Page and colleagues investigated the feasibility of CIT for the UE from a patient and clinician perspective [14]. In 68% of the 208 patients surveyed, patients identified concerns with the time constraints of CIT’s practice schedule and the restriction of the unaffected UE. In addition, therapists identified problems with the logistics of safety, compliance, and clinical resources necessary with CIT [14]. Subsequently, a less aggressive approach to providing CIT was developed and investigated by Page and colleagues for the UE [15]. A modified CIT (mCIT) protocol was investigated in which participants had 0.5 hours of PT on 3 days/week and used the more affected limb 5 hours/day, 5 days/week, over a 10-week period. Thirtyfive subjects who had chronic stroke showed improvement in arm function with mCIT. The authors concluded the, “magnitude of changes was consistent with those reported in more intense protocols, such as CIT” (p. 333). This reduction in time for CIT, from 6 hours/day to 0.5 hours a day in mCIT may be analogous to LE massed practice research protocols to clinical practice [15].
At the time of discharge from PT, SWB was able to ambulate 10 minutes continuously on level surfaces using a small based quad cane and air cast for his ankle.
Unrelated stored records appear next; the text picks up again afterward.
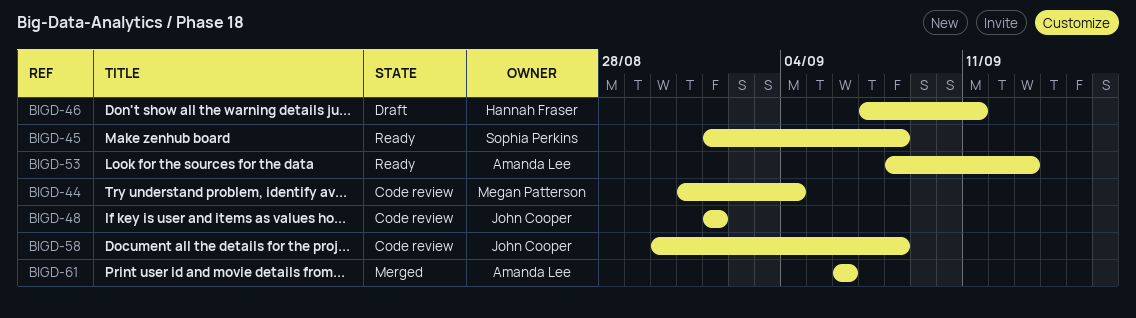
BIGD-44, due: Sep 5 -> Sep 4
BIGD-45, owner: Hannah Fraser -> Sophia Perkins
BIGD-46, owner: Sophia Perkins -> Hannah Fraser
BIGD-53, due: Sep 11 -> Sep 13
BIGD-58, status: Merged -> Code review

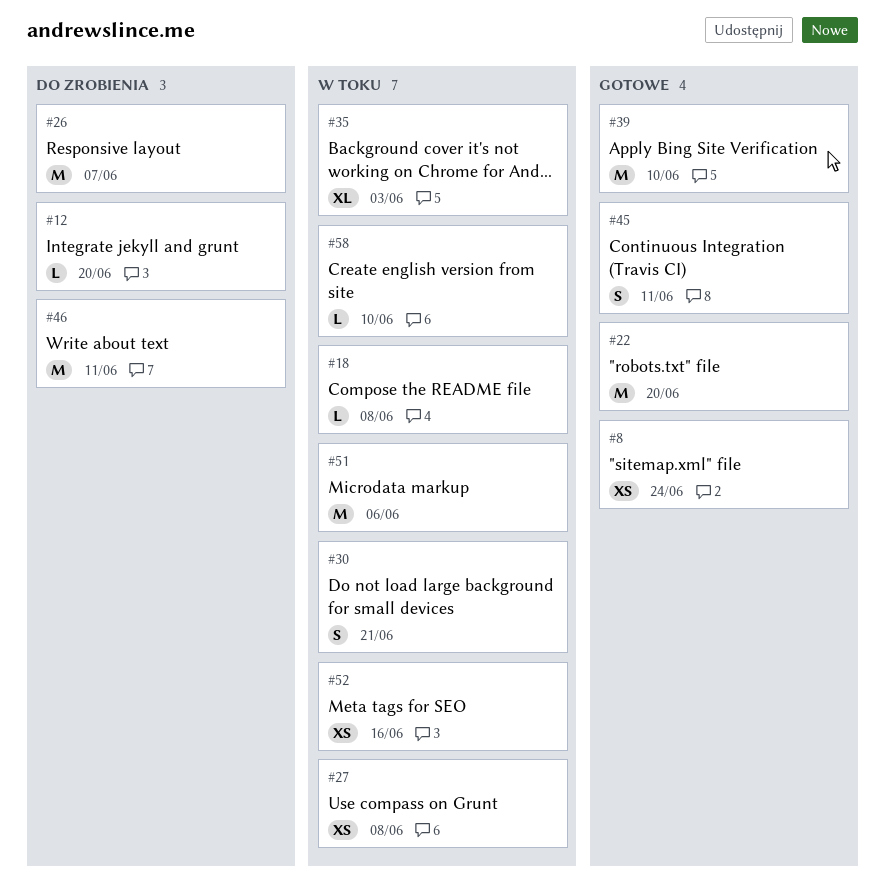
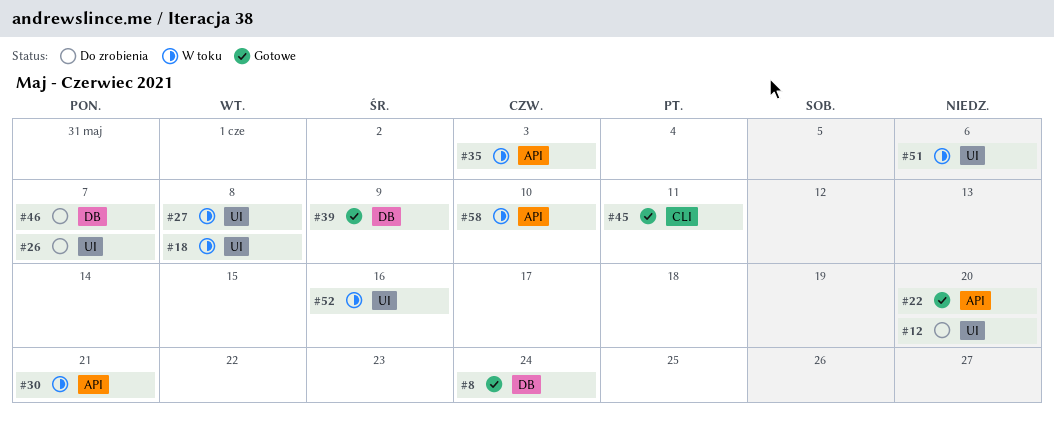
#39, due: Jun 10 -> Jun 9
#46, due: Jun 11 -> Jun 7

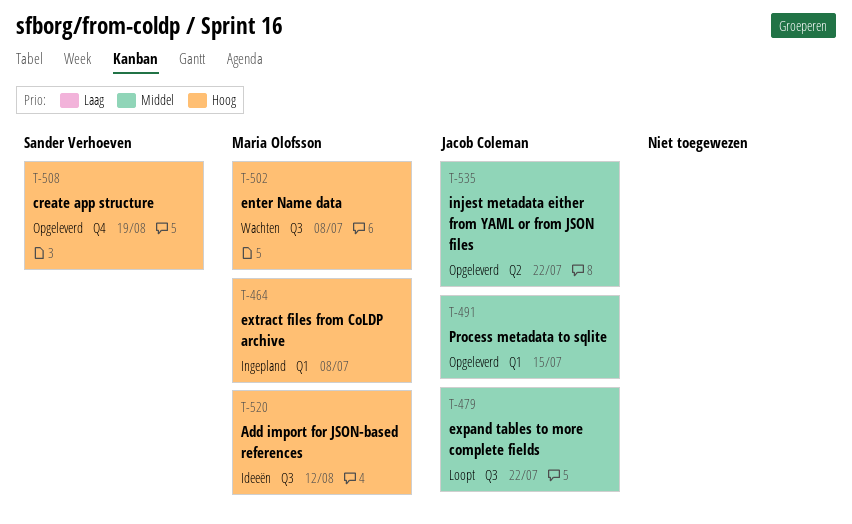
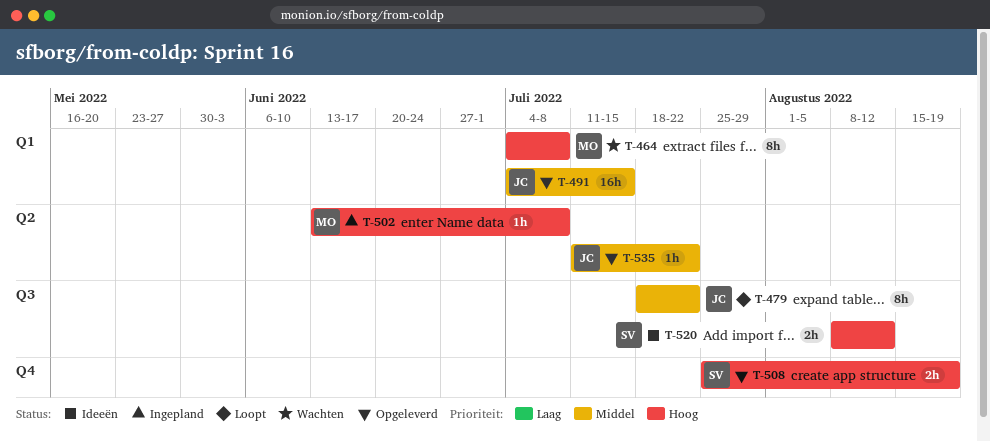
T-464, status: Ingepland -> Wachten
T-502, status: Wachten -> Ingepland
T-502, label: Q3 -> Q2
T-520, owner: Maria Olofsson -> Sander Verhoeven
He was able to ascend and descend 24 steps using a handrail and alternating legs. He was able to reach forward 8” in standing, measured via manila folder. His L UE range of motion remained limited but he was able to perform a gross grasp and release of large objects. If his spasticity could have been medically managed and his services provided on a daily basis or for additional visits, further progress may have been attained. In summary, employing a massed practice paradigm appears to have optimized SWB’s PT sessions. Research has show mCIT is effective in making positive changes with a less intense program for the UE. Perhaps future research will show massed practice for the LE of 45 minutes will be effective in improving outcomes similar to the LE massed practice research.